TASK ITEM A => Repeat the section of the inheritance tax article below from "3. Remove the" up to and including "Property Relief (APR).", with no changes.

PASSAGE =>
Death Tax

The Office for Tax Simplification released a report into inheritance tax earlier this month and it contained some good proposals and raised some interesting talking points for anyone working on avoidance inheritance tax (IHT).

The OTS has its job cut out with the complexities of the UK tax system as successive Chancellors have preferred headline-grabbing additions to the tax code rather than reform of the existing rules. This report is a good start on the complexities of a tax that is roundly hated by a wider section of the public than it effects and little understood. It contains a good summary of how the tax works and should be read by anyone that thinks they may be liable to IHT.

There are around 590,000 deaths in the UK each year but less than 25,000 result in IHT being paid or only 5% of estates. Despite this relatively small number this tax consultation did provoke a strong response and IHT is guaranteed to regularly generate Tabloid headlines.

The OTS review makes 11 recommendations and we will highlight the crucial ones.

  1. Replace the multiple gifting allowances with a single, higher allowance.
  2. Reduce the gifting period from 7 to 5 years and remove taper relief.
  3. Remove the need to take into account previous gifts made.
  4. Simplify who pays the tax on failed gifts.
  5. Review the CGT exemption on death.
  6. Review the qualification rules for Business Relief (BR).
  7. As above for limited liability partnerships.
  8. Review the approach to Agricultural Property Relief (APR).
  9. Review the need for valuations for BR and APR.
  10. Make life assurance IHT exempt without the need for a trust.
  11. Remove the Pre-Owned Assets rules.

TASK ITEM B => Reproduce the records below from the line with "This is a set" up to and including the line with "0.001444, -0.740477, 1.630274]]", leaving out the pictures.

THE DATA =>
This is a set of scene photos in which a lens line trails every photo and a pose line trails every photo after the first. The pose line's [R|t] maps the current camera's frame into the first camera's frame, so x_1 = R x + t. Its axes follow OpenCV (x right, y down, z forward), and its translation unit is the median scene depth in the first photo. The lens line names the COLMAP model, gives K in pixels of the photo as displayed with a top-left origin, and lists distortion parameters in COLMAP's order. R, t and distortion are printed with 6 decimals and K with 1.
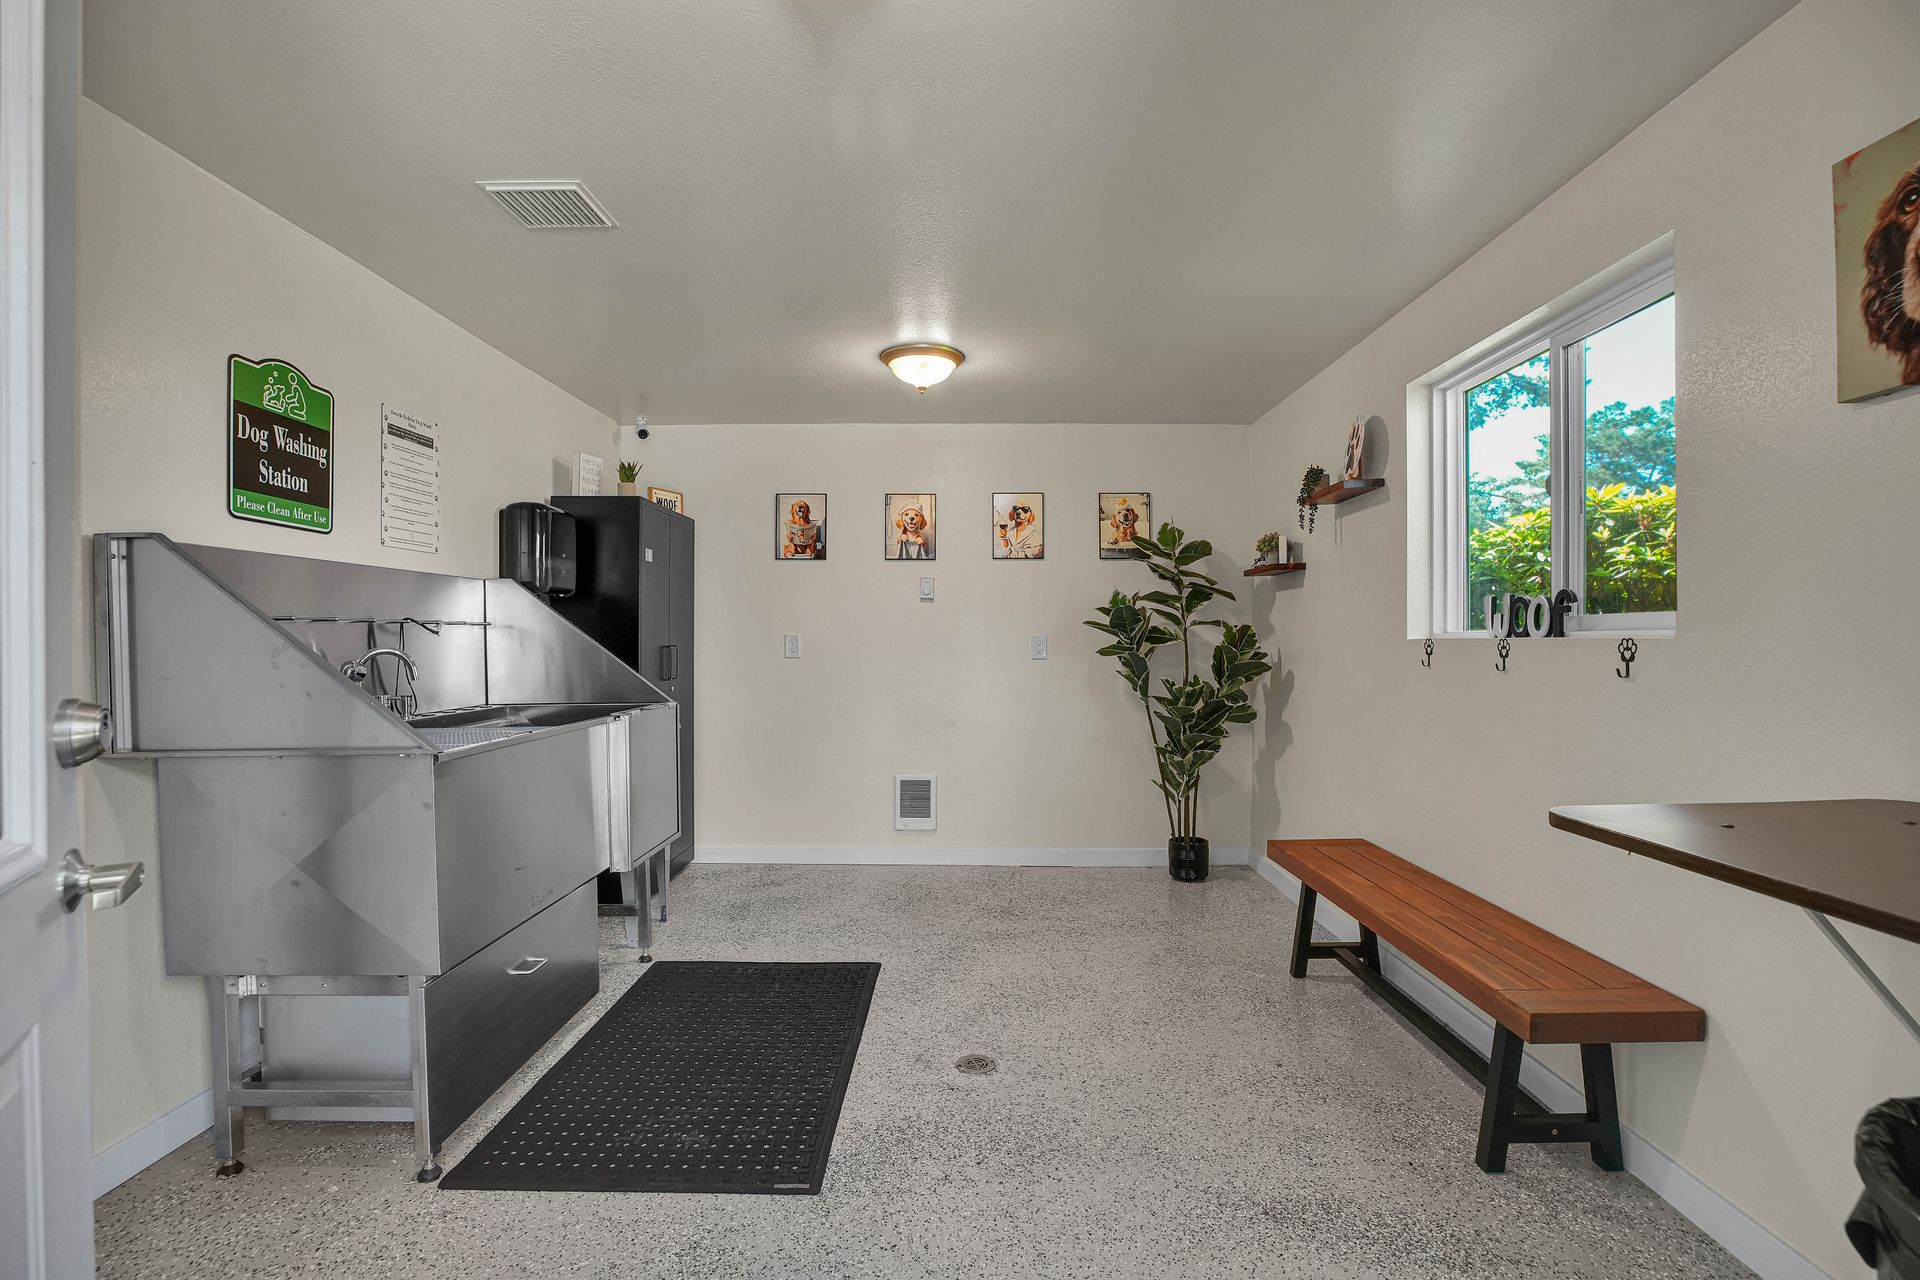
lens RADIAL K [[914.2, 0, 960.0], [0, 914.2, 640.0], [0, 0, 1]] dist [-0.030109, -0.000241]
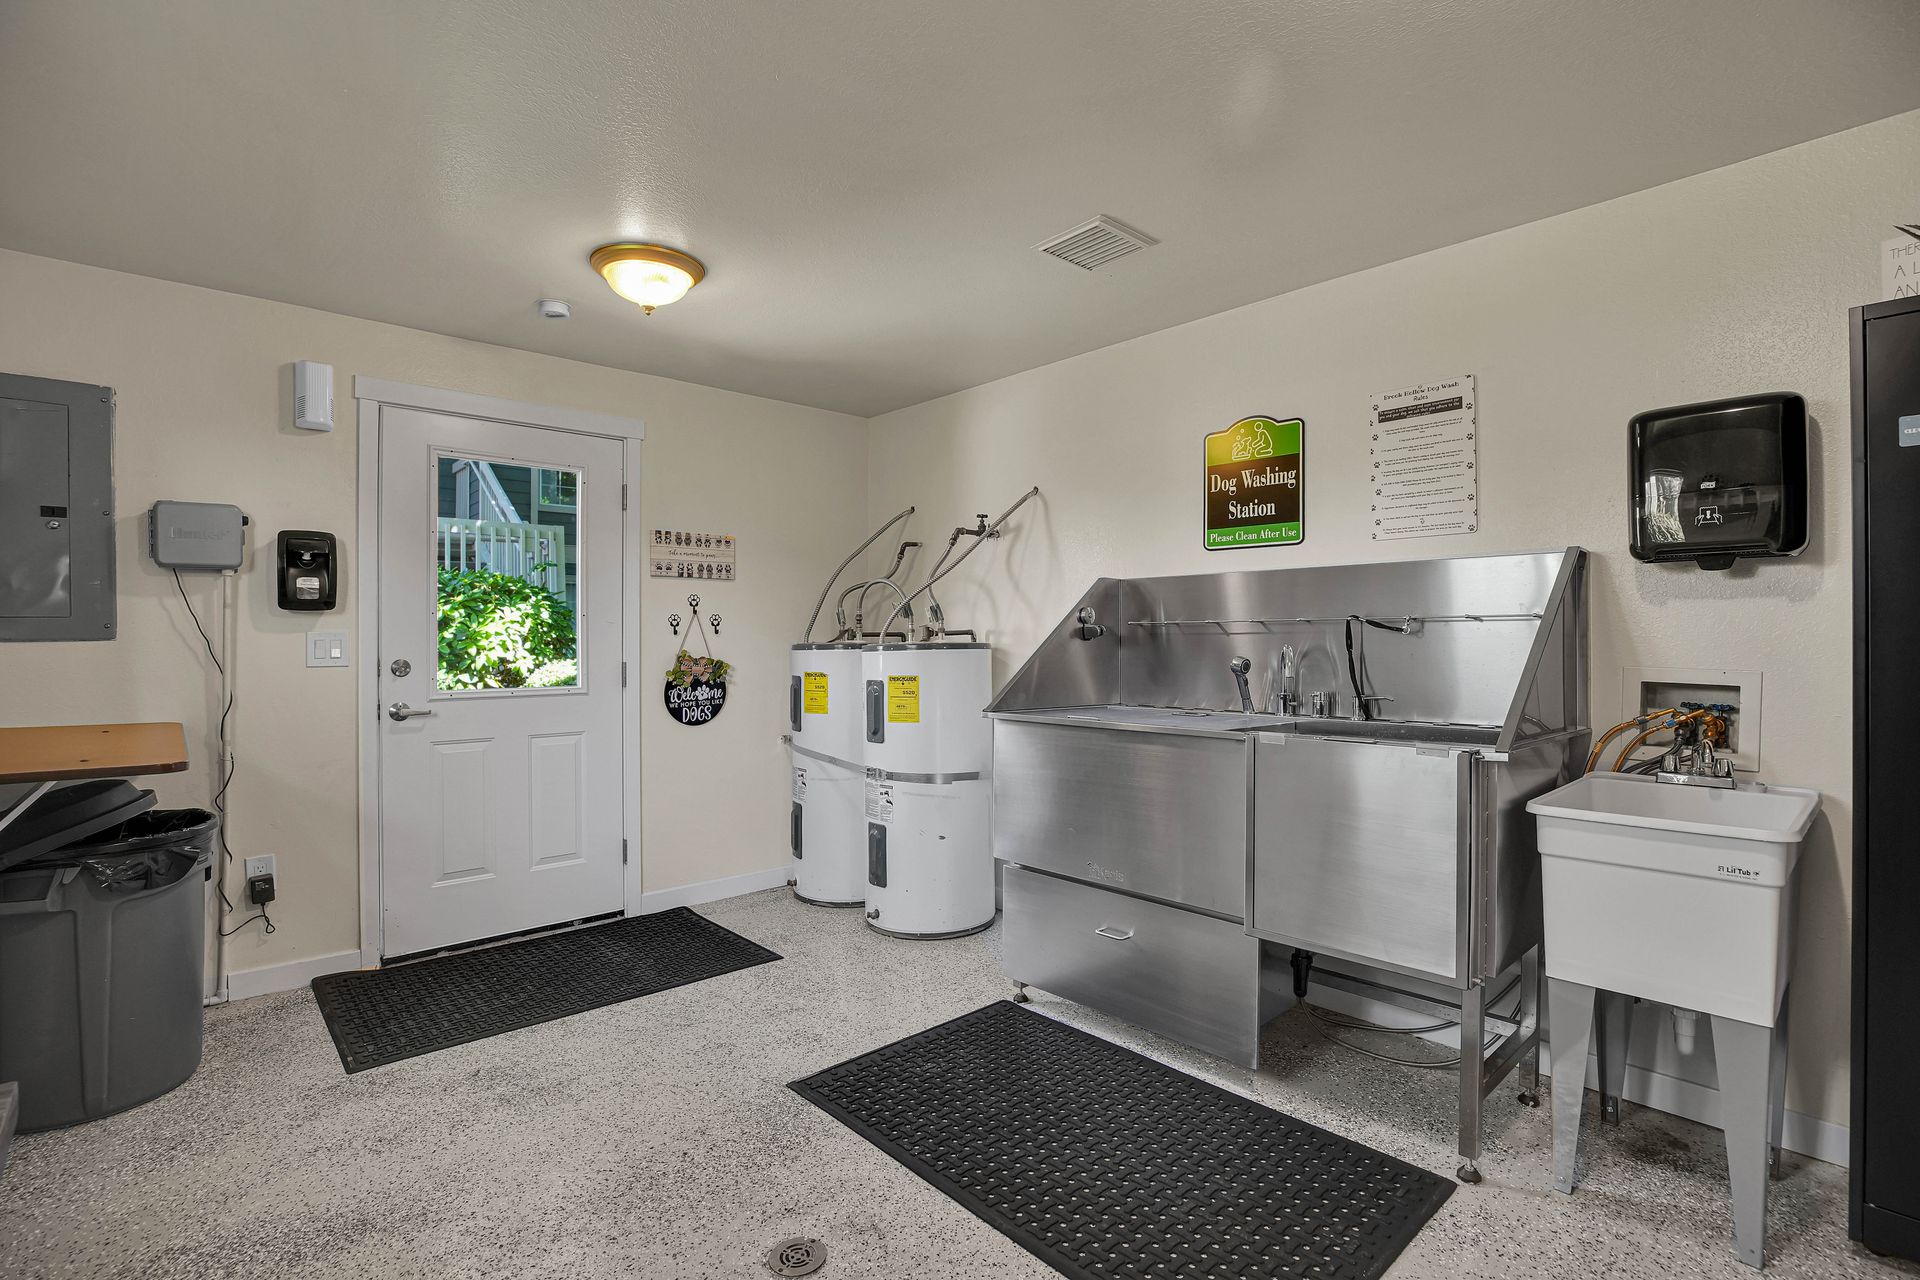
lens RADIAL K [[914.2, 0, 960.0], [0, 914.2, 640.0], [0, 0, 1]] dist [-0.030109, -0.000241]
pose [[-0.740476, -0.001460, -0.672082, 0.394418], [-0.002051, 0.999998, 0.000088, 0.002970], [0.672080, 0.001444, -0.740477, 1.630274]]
...
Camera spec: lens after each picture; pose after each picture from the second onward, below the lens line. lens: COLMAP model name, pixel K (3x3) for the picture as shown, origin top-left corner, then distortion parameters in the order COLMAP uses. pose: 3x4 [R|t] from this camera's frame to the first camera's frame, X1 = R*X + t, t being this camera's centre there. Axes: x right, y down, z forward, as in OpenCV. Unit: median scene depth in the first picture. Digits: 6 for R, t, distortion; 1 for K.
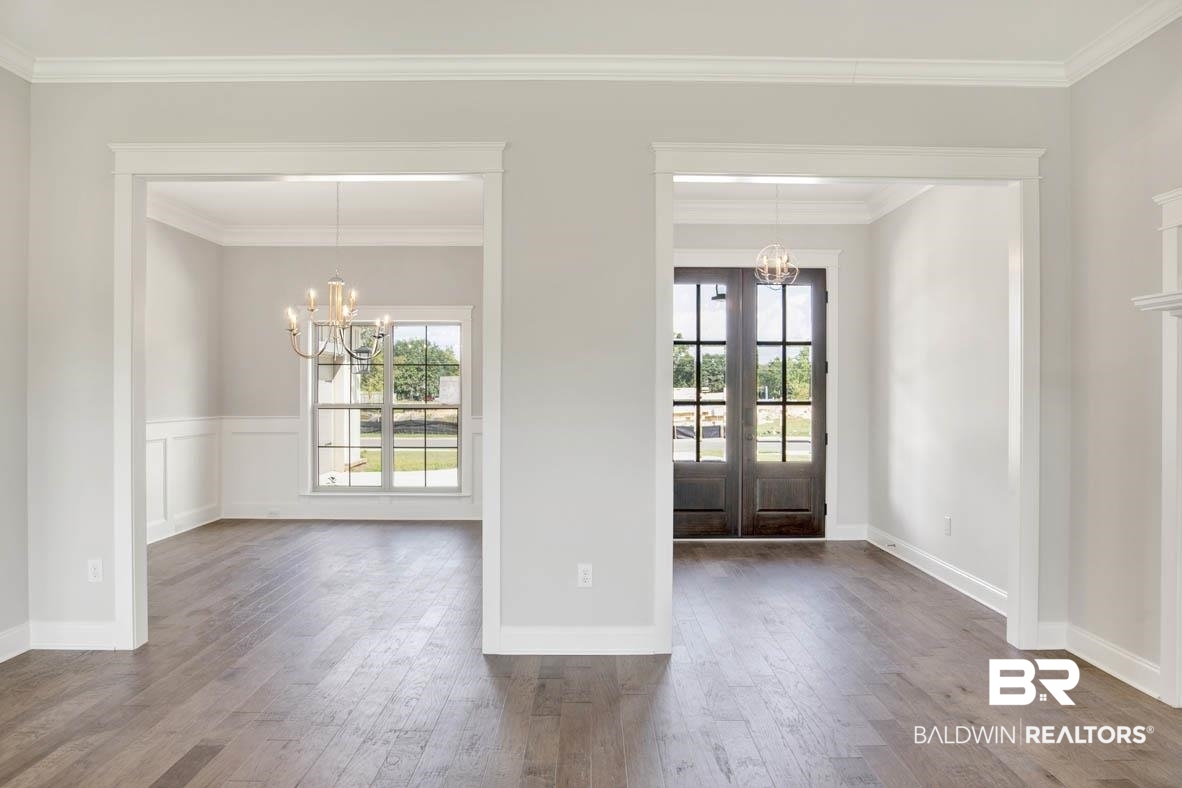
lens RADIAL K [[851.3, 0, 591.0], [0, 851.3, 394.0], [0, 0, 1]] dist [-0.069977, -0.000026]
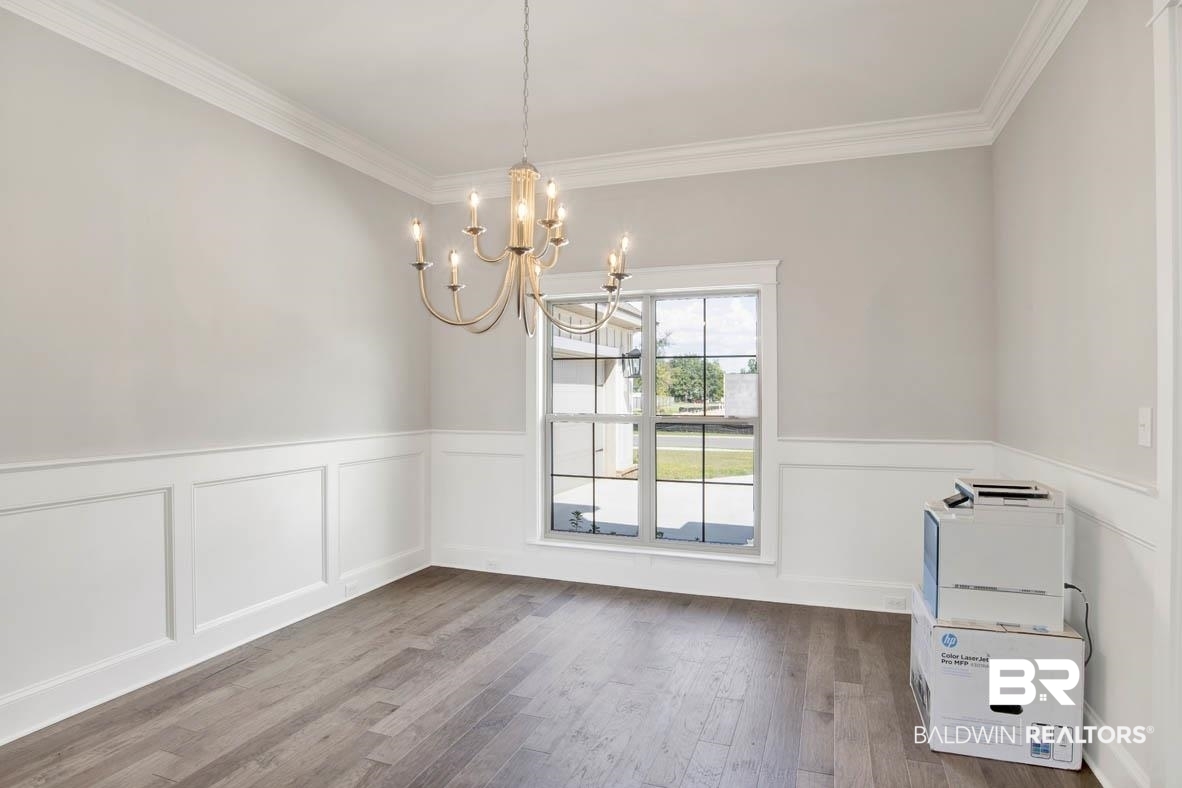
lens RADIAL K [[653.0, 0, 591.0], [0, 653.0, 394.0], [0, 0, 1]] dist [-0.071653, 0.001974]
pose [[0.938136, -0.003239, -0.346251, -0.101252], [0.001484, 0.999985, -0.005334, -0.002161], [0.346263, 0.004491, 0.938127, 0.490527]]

ANSWER A =>
3. Remove the need to take into account previous gifts made.
  4. Simplify who pays the tax on failed gifts.
  5. Review the CGT exemption on death.
  6. Review the qualification rules for Business Relief (BR).
  7. As above for limited liability partnerships.
  8. Review the approach to Agricultural Property Relief (APR).

ANSWER B =>
This is a set of scene photos in which a lens line trails every photo and a pose line trails every photo after the first. The pose line's [R|t] maps the current camera's frame into the first camera's frame, so x_1 = R x + t. Its axes follow OpenCV (x right, y down, z forward), and its translation unit is the median scene depth in the first photo. The lens line names the COLMAP model, gives K in pixels of the photo as displayed with a top-left origin, and lists distortion parameters in COLMAP's order. R, t and distortion are printed with 6 decimals and K with 1.
lens RADIAL K [[914.2, 0, 960.0], [0, 914.2, 640.0], [0, 0, 1]] dist [-0.030109, -0.000241]
lens RADIAL K [[914.2, 0, 960.0], [0, 914.2, 640.0], [0, 0, 1]] dist [-0.030109, -0.000241]
pose [[-0.740476, -0.001460, -0.672082, 0.394418], [-0.002051, 0.999998, 0.000088, 0.002970], [0.672080, 0.001444, -0.740477, 1.630274]]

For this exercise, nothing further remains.